The title of Mae Martin’s new series for Channel 4 (streaming on Netflix everywhere else in the world) seems to warn of a similar pratfall, but in reality manages to swerve it entirely: Feel Good is a gloriously bittersweet slice of reality, a portrait of a young person finding their feet through new romance but also old scars, without prescribing any one two-dimensional feeling to any of it.
Martin created the show, and plays a loose version of herself. In the first episode, she meets George (Charlotte Ritchie), a heterosexual woman who comes to Mae’s show and, well, changes everything. The pair begin a relationship, at first blissful, then more unstable, as both find their feet. Mae is recovering from drug addiction, and is couch surfing while she gigs as a standup comedian, while George is coming to terms with new feelings and a stuttering friendship group.
But Feel Good feels fresh precisely because it allows both characters to exist as so much more than their one-liners. Mae is more than her diagnosis, more than her trauma. She has worries and shame, but also immense happiness in her connection with George, and within her own career. George is juggling her own age-old friendships and the expectations of her family, while pondering what she might want from the future as well.

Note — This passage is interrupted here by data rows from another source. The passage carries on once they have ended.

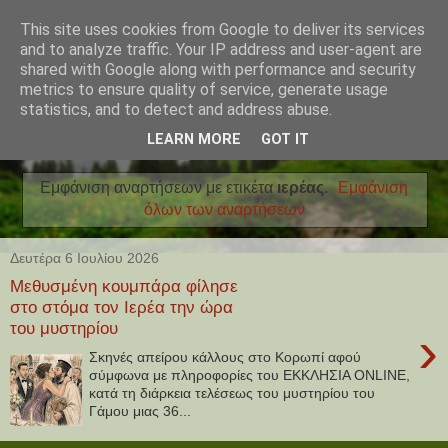
This site uses cookies from Google to deliver its services
and to analyze traffic. Your IP address and user-agent are
shared with Google along with performance and security
metrics to ensure quality of service, generate usage
statistics, and to detect and address abuse.
LEARN MORE
GOT IT
Εμφάνιση αναρτήσεων με ετικέτα
ιερέας
.
Εμφάνιση
όλων των αναρτήσεων
Δευτέρα 6 Ιουλίου 2026
Μεθυσμένη κουμπάρα φίλησε
στο στόμα τον Ιερέα την ώρα
του μυστηρίου
›
Σκηνές απείρου κάλλους στο Κορωπί αφού
σύμφωνα με πληροφορίες του ΕΚΚΛΗΣΙΑ ONLINE,
κατά τη διάρκεια τελέσεως του μυστηρίου του
Γάμου μιας 36...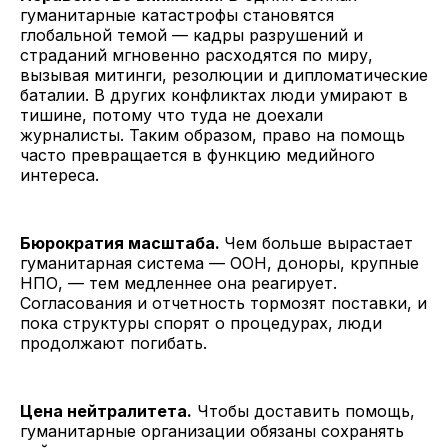
гуманитарные катастрофы становятся
глобальной темой — кадры разрушений и
страданий мгновенно расходятся по миру,
вызывая митинги, резолюции и дипломатические
баталии. В других конфликтах люди умирают в
тишине, потому что туда не доехали
журналисты. Таким образом, право на помощь
часто превращается в функцию медийного
интереса.
Бюрократия масштаба.
Чем больше вырастает
гуманитарная система — ООН, доноры, крупные
НПО, — тем медленнее она реагирует.
Согласования и отчетность тормозят поставки, и
пока структуры спорят о процедурах, люди
продолжают погибать.
Цена нейтралитета.
Чтобы доставить помощь,
гуманитарные организации обязаны сохранять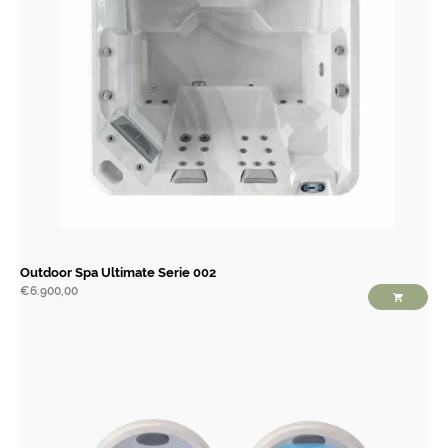
Outdoor Spa Ultimate Serie 002
€
6.900,00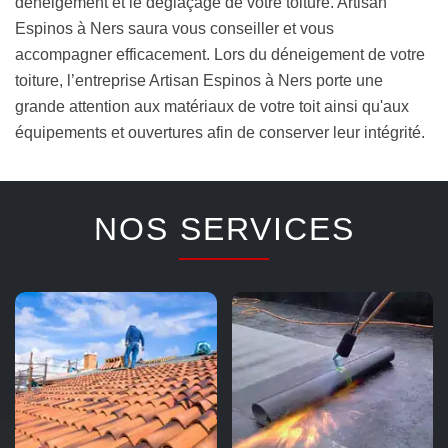
déneigement et le déglaçage de votre toiture. Artisan
Espinos à Ners saura vous conseiller et vous
accompagner efficacement. Lors du déneigement de votre
toiture, l’entreprise Artisan Espinos à Ners porte une
grande attention aux matériaux de votre toit ainsi qu'aux
équipements et ouvertures afin de conserver leur intégrité.
NOS SERVICES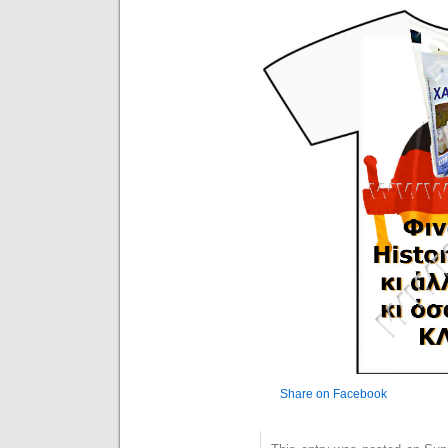
Share on Facebook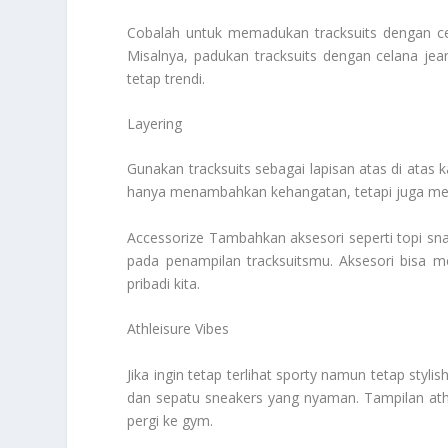
Cobalah untuk memadukan tracksuits dengan ce
Misalnya, padukan tracksuits dengan celana je
tetap trendi.
Layering
Gunakan tracksuits sebagai lapisan atas di atas
hanya menambahkan kehangatan, tetapi juga mem
Accessorize Tambahkan aksesori seperti topi s
pada penampilan tracksuitsmu. Aksesori bisa m
pribadi kita.
Athleisure Vibes
Jika ingin tetap terlihat sporty namun tetap styl
dan sepatu sneakers yang nyaman. Tampilan athle
pergi ke gym.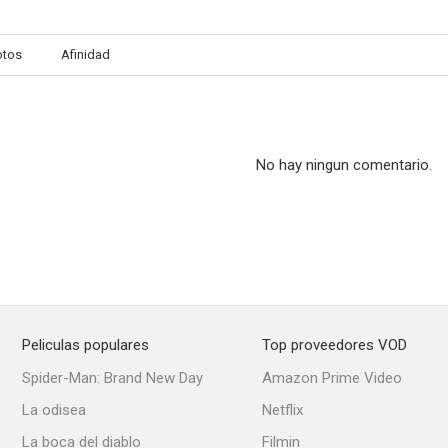
otos
Afinidad
J.R. contraataca (La dinastia de J.R.)
Jugando con la muerte
Acorral
No hay ningun comentario.
Peliculas populares
Top proveedores VOD
Spider-Man: Brand New Day
Amazon Prime Video
La odisea
Netflix
La boca del diablo
Filmin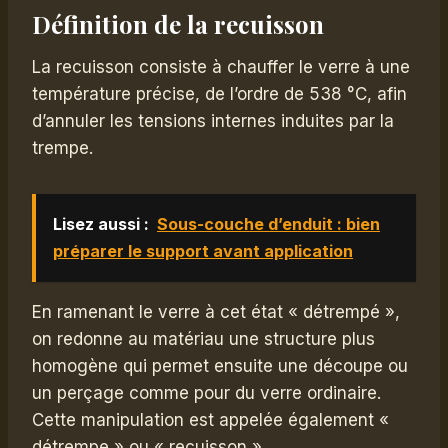
Définition de la recuisson
La recuisson consiste à chauffer le verre à une
température précise, de l’ordre de 538 °C, afin
d’annuler les tensions internes induites par la
trempe.
Lisez aussi :
Sous-couche d’enduit : bien
préparer le support avant application
En ramenant le verre à cet état « détrempé »,
on redonne au matériau une structure plus
homogène qui permet ensuite une découpe ou
un perçage comme pour du verre ordinaire.
Cette manipulation est appelée également «
détrempe » ou « recuisson ».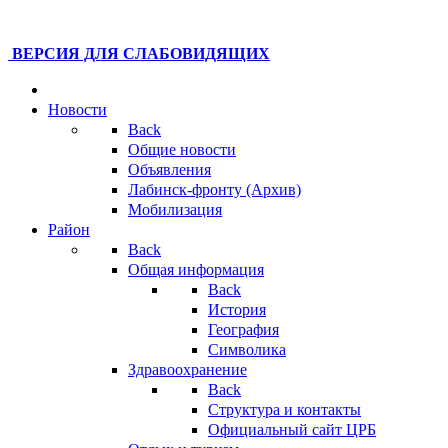
ВЕРСИЯ ДЛЯ СЛАБОВИДЯЩИХ
Новости
Back
Общие новости
Объявления
Лабинск-фронту (Архив)
Мобилизация
Район
Back
Общая информация
Back
История
География
Символика
Здравоохранение
Back
Структура и контакты
Официальный сайт ЦРБ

Charlotte Ritchie and Mae Martin in Feel Good
The show deals in ambiguities, in free-flowing questions that seem answered in real time, and ones that reach out to the viewer as well. In your 20s, are you thinking about marriage? How would you define your civil interactions with your flatmate? Is that friendship? Does it really matter what your parents think? Are you really still an addict if it’s just one hit?
Introspective and existential subject matter manifests through featherlight dialogue, never losing sight of Martin’s dry wit and, despite it all, wry optimism for the future. Ritchie also shines as George, a wealthy, healthy, attractive young woman forced for the first time in her life to question her privilege and loosen the safety net that’s always been there to protect her.
The six episodes offer tenderness, intelligence, sensitivity, heartbreak and relief all in one go. The end is left unresolved, which feels like the best way to go. Feel Good knows it’s part of a bigger picture, part of an ongoing journey to just get through the day, to learn what you can along the way, and to just keep going.
Some questions will be answered, while there will always be another hurdle to work through, and another touch of kindness to soothe the pain. This is an empathetic look at contemporary fears and feelings, diving deep into the crevasses of what’s left unsaid. In a time of greater introspection across our society worldwide, this feels as if sent from the heavens.